陈正盯着后视镜看了好几秒,然后把目光移回前方。
……
太阳已经落到地平线以下,只在天边留下一抹暗红色的光,像一条快要熄灭的火线。
路灯还没亮,街道两边的店铺大部分都关了,卷帘门拉到了底,上面喷着乱七八糟的标语。
陈正把车窗摇下来一点,让外面的空气进来。
“到了贝卡谷地之后,找个掮客。”
“掮客?”哈立德看了他一眼,“做什么的?”
陈正从口袋里掏出烟,叼了一根在嘴上,“我在缅甸有几个人,要过来。需要做几本假护照,从迪拜入境黎巴嫩。”
哈立德想了想,点了点头:“可以问问谢赫·阿卜杜拉,那老头子活得久,认识的人也多,别看他在那帮以色列人面前唯唯诺诺的,能在雅穆克河北岸活那么多年,肯定有本事的。”
陈正点了点头,把烟点上,吸了一口。
“那老头不简单。”
哈立德继续说,“我认识他快十年了,每次去见他,他都在哭穷,但他那些羊,少说也有两三百只,一只羊在黎巴嫩能卖两百美金,你算算他有多少钱?还有,他在贝卡谷地那边有亲戚,做的是跨境的买卖,具体做什么我不知道,但肯定不是正经生意。”
“在中东,都是正经生意。
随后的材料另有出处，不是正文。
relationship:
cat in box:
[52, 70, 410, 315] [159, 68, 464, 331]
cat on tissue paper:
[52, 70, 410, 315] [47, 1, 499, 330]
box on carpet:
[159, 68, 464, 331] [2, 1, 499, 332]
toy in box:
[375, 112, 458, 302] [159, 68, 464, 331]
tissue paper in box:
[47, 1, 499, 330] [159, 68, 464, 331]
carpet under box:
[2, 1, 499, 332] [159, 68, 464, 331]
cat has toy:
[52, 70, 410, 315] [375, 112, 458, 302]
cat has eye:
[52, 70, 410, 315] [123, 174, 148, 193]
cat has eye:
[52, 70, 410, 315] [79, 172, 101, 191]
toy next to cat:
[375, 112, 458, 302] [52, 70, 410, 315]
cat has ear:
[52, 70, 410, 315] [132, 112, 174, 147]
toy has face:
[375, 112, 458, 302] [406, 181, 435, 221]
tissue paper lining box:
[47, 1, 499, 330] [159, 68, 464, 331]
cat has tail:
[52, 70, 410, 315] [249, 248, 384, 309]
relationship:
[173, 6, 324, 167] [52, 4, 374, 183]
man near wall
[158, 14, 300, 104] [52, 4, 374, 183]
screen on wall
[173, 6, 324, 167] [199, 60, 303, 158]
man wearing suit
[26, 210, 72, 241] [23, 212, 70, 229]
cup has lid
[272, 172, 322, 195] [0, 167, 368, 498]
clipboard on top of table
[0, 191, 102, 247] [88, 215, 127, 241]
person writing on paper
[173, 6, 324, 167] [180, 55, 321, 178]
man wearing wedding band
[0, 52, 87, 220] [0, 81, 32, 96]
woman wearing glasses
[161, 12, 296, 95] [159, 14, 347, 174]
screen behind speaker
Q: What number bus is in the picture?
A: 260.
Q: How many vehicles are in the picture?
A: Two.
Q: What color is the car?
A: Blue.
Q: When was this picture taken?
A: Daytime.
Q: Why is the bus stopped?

”陈正把烟雾吐出来。
哈立德笑了一声:“也是。”
车子继续往前开,德拉市的主路越来越窄。两边的房子越来越矮,从三四层的楼房变成了平房和铁皮棚子。
这是城郊了。
再往前开几公里,就是通往黎巴嫩的公路。
陈正靠在座椅上,把手里的烟抽完,烟头掐灭在烟灰缸里。
他正要把烟灰缸盖上,前面突然亮起一束光。
远光灯。
刺眼的白光直直地射过来,照得他眯起了眼睛。
“操——”哈立德骂了一声。
陈正眯着眼睛往前看。
那束光是从前面大约一百米的地方射过来的,两辆皮卡并排停在路中间,车灯全开,把整条路照得雪亮。
皮卡旁边站着几个人影,看不清脸,但能看见他们手里拿着枪。
有人用阿拉伯语喊了一声,声音很大,带着命令的语气:“停下!下车!”
哈立德的手放在方向盘上,他转过头看陈正,“老板,怎么办?”
陈正的眼睛眯成了一条缝。
他从座椅底下摸出了把AKM。
他又从车门饰板里摸出一个弹匣,7。62×39,压得满满的,塞进裤子口袋里。
然后他压低声音,一个字一个字地说:“不对劲就开枪,人家死了,总比我们死好!”